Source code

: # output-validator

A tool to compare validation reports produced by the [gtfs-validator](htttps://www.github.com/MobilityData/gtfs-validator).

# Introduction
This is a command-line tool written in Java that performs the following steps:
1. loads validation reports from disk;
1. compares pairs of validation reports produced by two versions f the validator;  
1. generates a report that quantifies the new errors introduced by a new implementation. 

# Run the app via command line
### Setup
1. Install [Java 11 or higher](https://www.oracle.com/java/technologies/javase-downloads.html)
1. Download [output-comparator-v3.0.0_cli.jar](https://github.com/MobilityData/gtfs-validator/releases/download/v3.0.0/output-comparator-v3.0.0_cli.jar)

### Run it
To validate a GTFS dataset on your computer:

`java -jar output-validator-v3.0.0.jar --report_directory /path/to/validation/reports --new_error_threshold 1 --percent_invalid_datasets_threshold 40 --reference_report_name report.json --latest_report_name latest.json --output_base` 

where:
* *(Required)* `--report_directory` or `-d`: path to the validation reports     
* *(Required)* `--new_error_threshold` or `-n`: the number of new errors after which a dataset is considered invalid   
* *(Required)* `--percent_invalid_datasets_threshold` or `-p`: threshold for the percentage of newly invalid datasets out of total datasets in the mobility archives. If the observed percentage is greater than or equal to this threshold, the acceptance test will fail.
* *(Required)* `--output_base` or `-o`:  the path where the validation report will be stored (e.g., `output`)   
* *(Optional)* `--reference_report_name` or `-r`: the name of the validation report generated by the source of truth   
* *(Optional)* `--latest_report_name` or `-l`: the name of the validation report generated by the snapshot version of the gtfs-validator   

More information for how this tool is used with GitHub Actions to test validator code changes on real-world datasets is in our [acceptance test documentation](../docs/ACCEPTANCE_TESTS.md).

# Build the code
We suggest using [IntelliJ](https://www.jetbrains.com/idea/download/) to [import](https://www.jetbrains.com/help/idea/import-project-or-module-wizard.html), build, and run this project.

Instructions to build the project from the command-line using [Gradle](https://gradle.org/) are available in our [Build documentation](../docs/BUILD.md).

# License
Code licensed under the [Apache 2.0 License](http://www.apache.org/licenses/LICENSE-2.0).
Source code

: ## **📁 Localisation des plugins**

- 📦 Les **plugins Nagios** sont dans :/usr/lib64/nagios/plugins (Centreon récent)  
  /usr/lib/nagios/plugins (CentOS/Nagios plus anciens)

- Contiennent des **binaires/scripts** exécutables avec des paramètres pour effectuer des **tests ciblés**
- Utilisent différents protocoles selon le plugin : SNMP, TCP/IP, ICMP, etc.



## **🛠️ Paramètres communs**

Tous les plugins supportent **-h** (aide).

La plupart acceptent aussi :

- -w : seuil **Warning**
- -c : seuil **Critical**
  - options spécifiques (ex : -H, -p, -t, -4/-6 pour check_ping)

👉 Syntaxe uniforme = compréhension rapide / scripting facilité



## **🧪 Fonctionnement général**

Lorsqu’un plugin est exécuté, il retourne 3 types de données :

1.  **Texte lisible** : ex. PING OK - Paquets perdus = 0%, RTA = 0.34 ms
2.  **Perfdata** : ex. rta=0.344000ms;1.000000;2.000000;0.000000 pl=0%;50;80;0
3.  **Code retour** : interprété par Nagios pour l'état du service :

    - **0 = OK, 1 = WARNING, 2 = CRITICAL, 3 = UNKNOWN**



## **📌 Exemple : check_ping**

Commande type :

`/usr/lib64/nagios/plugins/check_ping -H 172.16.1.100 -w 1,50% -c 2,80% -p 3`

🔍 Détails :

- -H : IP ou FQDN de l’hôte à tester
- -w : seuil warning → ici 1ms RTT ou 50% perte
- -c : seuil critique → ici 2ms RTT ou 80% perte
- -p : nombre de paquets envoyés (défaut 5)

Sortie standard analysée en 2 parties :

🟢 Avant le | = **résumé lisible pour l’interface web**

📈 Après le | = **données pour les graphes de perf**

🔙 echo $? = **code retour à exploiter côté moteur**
--*--
练习目标
把条目从开头一直到含有“-jar output-validator-v3.0.0.jar --report_directory”的那一行（含该行）的全部内容转成 Markdown 表格，两列分别为“序号”和“内容”，每行一个编号，空行略去不计。

输出结果
| 序号 | 内容 |
|---|---|
| 1 | Source code |
| 2 | : # output-validator |
| 3 | A tool to compare validation reports produced by the [gtfs-validator](htttps://www.github.com/MobilityData/gtfs-validator). |
| 4 | # Introduction |
| 5 | This is a command-line tool written in Java that performs the following steps: |
| 6 | 1. loads validation reports from disk; |
| 7 | 1. compares pairs of validation reports produced by two versions f the validator;   |
| 8 | 1. generates a report that quantifies the new errors introduced by a new implementation.  |
| 9 | # Run the app via command line |
| 10 | ### Setup |
| 11 | 1. Install [Java 11 or higher](https://www.oracle.com/java/technologies/javase-downloads.html) |
| 12 | 1. Download [output-comparator-v3.0.0_cli.jar](https://github.com/MobilityData/gtfs-validator/releases/download/v3.0.0/output-comparator-v3.0.0_cli.jar) |
| 13 | ### Run it |
| 14 | To validate a GTFS dataset on your computer: |
| 15 | `java -jar output-validator-v3.0.0.jar --report_directory /path/to/validation/reports --new_error_threshold 1 --percent_invalid_datasets_threshold 40 --reference_report_name report.json --latest_report_name latest.json --output_base`  |